G.V. v. Northbridge Insurance (16-001689)

The claimant sought entitlement to NEBs and medical benefits. Shortly before the hearing, the insurer removed the claimant from the MIG and agreed to pay for a disputed medical benefits. Adjudicator White held that a special award was payable on the medical benefit due to the late approval by the insurer. She did not award the claimant NEBs, noting that the claimant had not provided any evidence (as opposed to submissions) regarding the claimant’s post-accident life. Furthermore, the medical reports did not support an impairment directly linked to the accident that completely and continuously render the claimant unable to engage in a normal life.

Applicant v. State Farm Insurance Company (16-002858)

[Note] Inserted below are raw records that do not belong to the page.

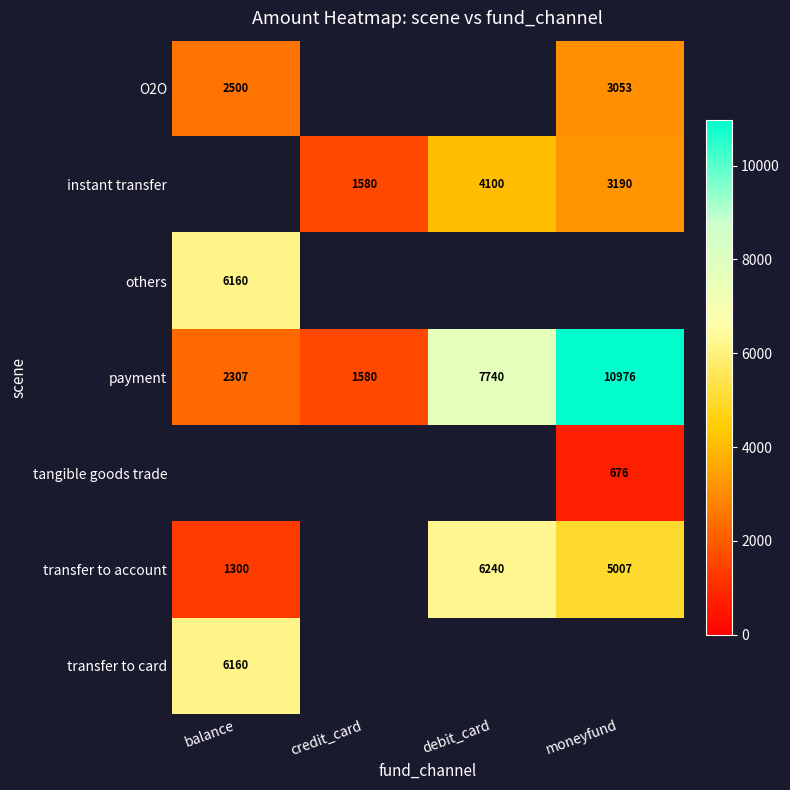

True or false: payment has a value of 414.1 at credit_card.

False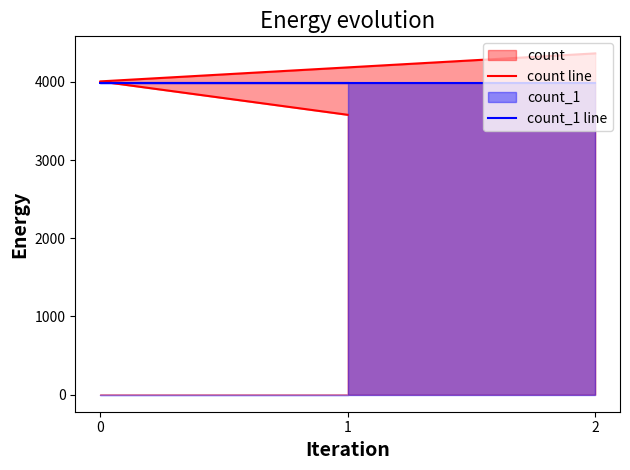

At which label is count_1 line closest to 3982?

2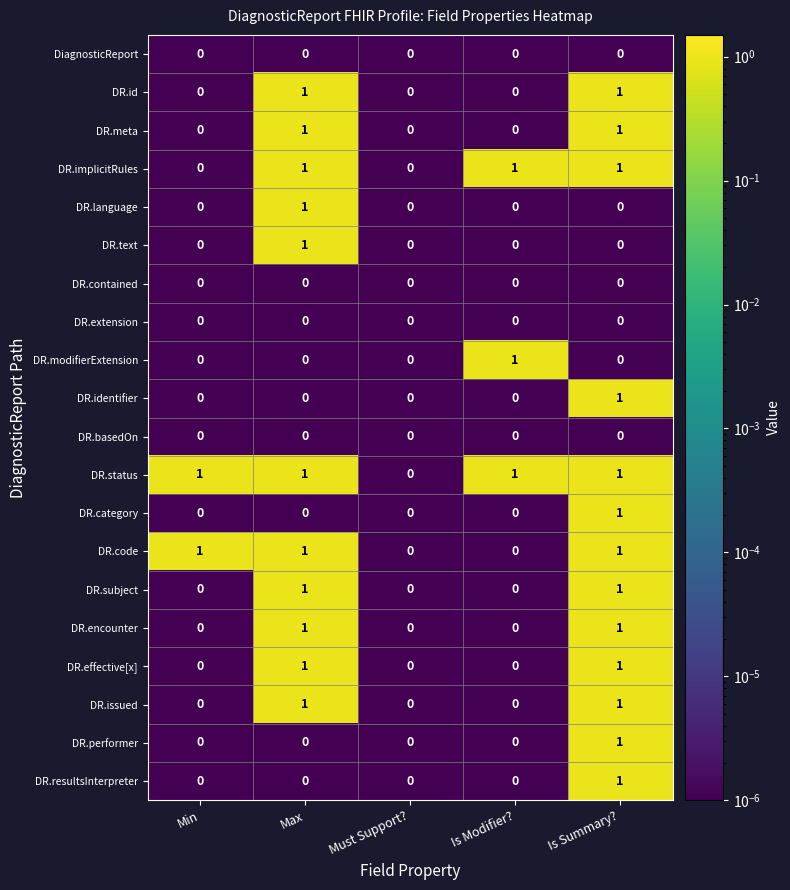

The DR.language series shows 1 at Is Modifier?. True or false?

False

The claimant sought entitlement to three additional assessments related to a catastrophic impairment determination. The insurer denied them as being duplicative and unreasonable. Adjudicator Johal held that the in order to be payable, the proposed catastrophic impairment assessment had to be reasonable and necessary. Each proposed assessment was to be examined on that standard. Adjudicator Johal held that two of the proposed assessments were reasonable and necessary, but that no evidence was provided supporting the third assessment. The adjudicator also held that a maximum of $2,000 was to be paid for each proposed assessment. She denied a special award, stating that the insurer had based its denial on two paper review IEs and that it was not unreasonable for the insurer to do so.

F.P. v. Aviva Insurance Company (16-002861)

The claimant sought entitlement to further medical benefits and a special award; the insurer argued that the claimant had failed to attend IEs and that the benefits were not reasonable and necessary. Adjudicator Treksler concluded that the insurer’s request for IEs was not reasonable given that only one year had passed since the last IEs in this decade-long claim. She also concluded that the medical benefits sought were reasonable and necessary to treat the claimant’s chronic pain. Adjudicator Treksler also held that a special award was payable because the insurer had delayed payment of the claimed medical benefits by ignoring the potential pain relief that the treatment would provide the claimant and that requested assessments could provide further recommendations for pain relief.

B.H. v. Belair Direct Insurance (16-002779)

Shortly before the hearing, the insurer accepted that the claimant suffered a catastrophic impairment, and was entitled to IRBs. The only remaining issues were the claimant’s entitlement to attendant care benefits, and a special award. In terms of the attendant care claim, the insurer accepted that the claimant was medically entitled to assistance; the dispute was whether the service provider was a professional under the “incurred” definition. The service provider was not working as a PSW at the time of the accident, but had started working after the claimant’s accident, and had worked for three weeks providing services to other individuals. Adjudicators Treksler and Hines held that the wording “but for the accident” in the “incurred” definition did not require the professional service provider to have been working as a professional at the time of the accident. Instead the wording “but for the accident” required an inquiry as to whether the professional service provider was working in that role prior to the date of the provision of services. The professional service provider had worked for three week with other individual prior to working with the claimant, and the adjudicators therefore concluded that the “incurred” definition for a professional service provider was satisfied. The adjudicator also issued a special award of $3,693.60 in relation to IRBs, on the basis that the insurer had requested too much information and refused to pay IRBs despite sufficient information to calculate the claimant’s weekly entitlement.

E.K. v. Unifund Assurance Company (17-000897)

The parties were able to resolve the dispute during the Case Conference. The claimant sought costs and a special award. Adjudicator Makos denied both claims. He wrote that the insurer’s delay in payment of the disputed benefits was not unreasonable in light of the lack of medical information provided by the claimant prior to the Case Conference. However, he accepted that the Tribunal did have the jurisdiction to make a special award even if the insurer had paid a benefit shortly before a hearing.

R.M. v. Optimum Insurance Company (16-000344)

The claimant brought an application for interest and a special award on IRBs that had been miscalculated by the insurer. Adjudicator Bickley awarded interest on IRBs after they were recalculated at a higher amount. A special award was denied because the parties had proceeded on the shared assumption of the weekly IRB quantum for six years, until new records were obtained by the claimant.

J.T. v. Intact Insurance Company (16-000041)

Rule 19.1 provides that costs may be requested during a proceeding if a party, during a proceeding, acts unreasonably, frivolously, vexatiously and/or in bad faith. Correspondence which took place prior to the LAT application cannot be considered under Rule 19.1. A special award was not given because the insurer did not “withhold or delay” payment of accident benefits while it awaited updated medical records.